Word based language models suffer from the problem of rare or Out of Vocabulary (OOV) words.
Learning representations for OOV words directly on the end task often results in poor representation.
The alternative is to replace all the rare words with a single, unique representation (loss of information) or use character level models to obtain word representations (they tend to miss on the semantic relationship).
The paper proposes to learn a network that can predict the representations of words using auxiliary data (referred to as definitions) such as dictionary definitions, Wikipedia infoboxes, the spelling of the word etc.
The auxiliary data encoders are trained jointly with the end task to ensure that word representations align with the requirements of the end task.

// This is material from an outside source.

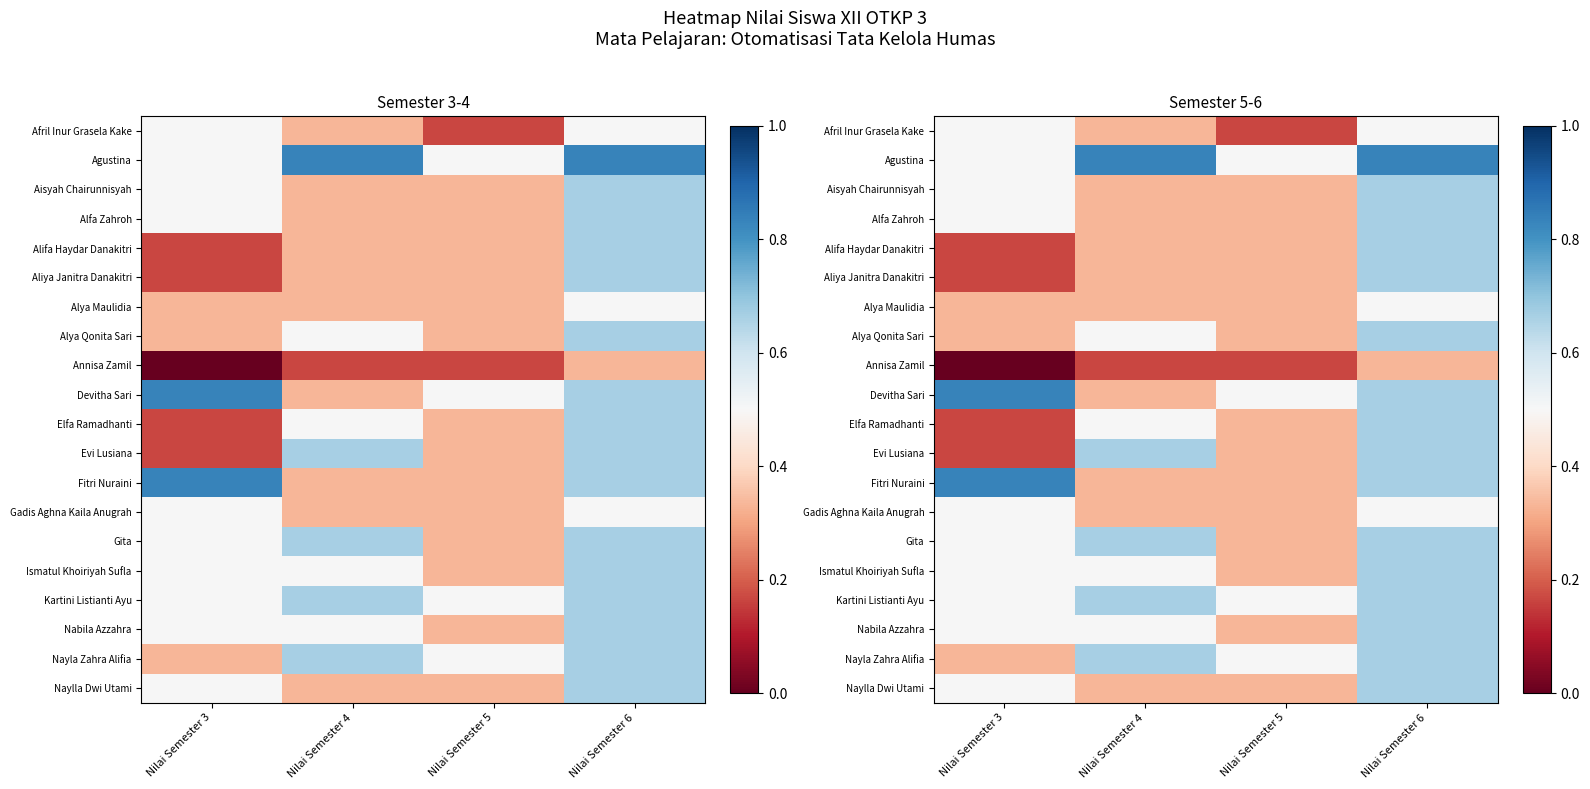

The value of Alfa Zahroh at Nilai Semester 6 is 0.7. True or false?

True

Given a rare word w, let d(w) = <x₁, x₂…> denote its defination where x_i are words.
d(w) is fed to a defination reader network f (LSTM) and its last state is used as the defination embedding e_d(w)
In case w has multiple definitions, the embeddings are combined using mean pooling.
The approach can be extended to in-vocabulary words as well by using the definition embedding of such words to update their original embeddings.

Auxiliary data sources
- Word definitions from WordNet
- Spelling of words
The proposed approach was tested on following tasks:
- Extractive Question Answering over SQuAD
  - Base model from Xiong et al. 2016
- Entailment Prediction over SNLI corpus
  - Base models from Bowman et al. 2015 and Chen et al. 2016
- One Billion Words Language Modelling
For all the tasks, models using both spelling and dictionary (SD) outperformed the model using just one.
While SD does not outperform the Glove model (with full vocabulary), it does bridge the performance gap significantly.

Multi-token words like “San Francisco” are not accounted for now.
The model does not handle the rare words which appear in the definition and just replaces them by the token. Making the model recursive would be a useful addition.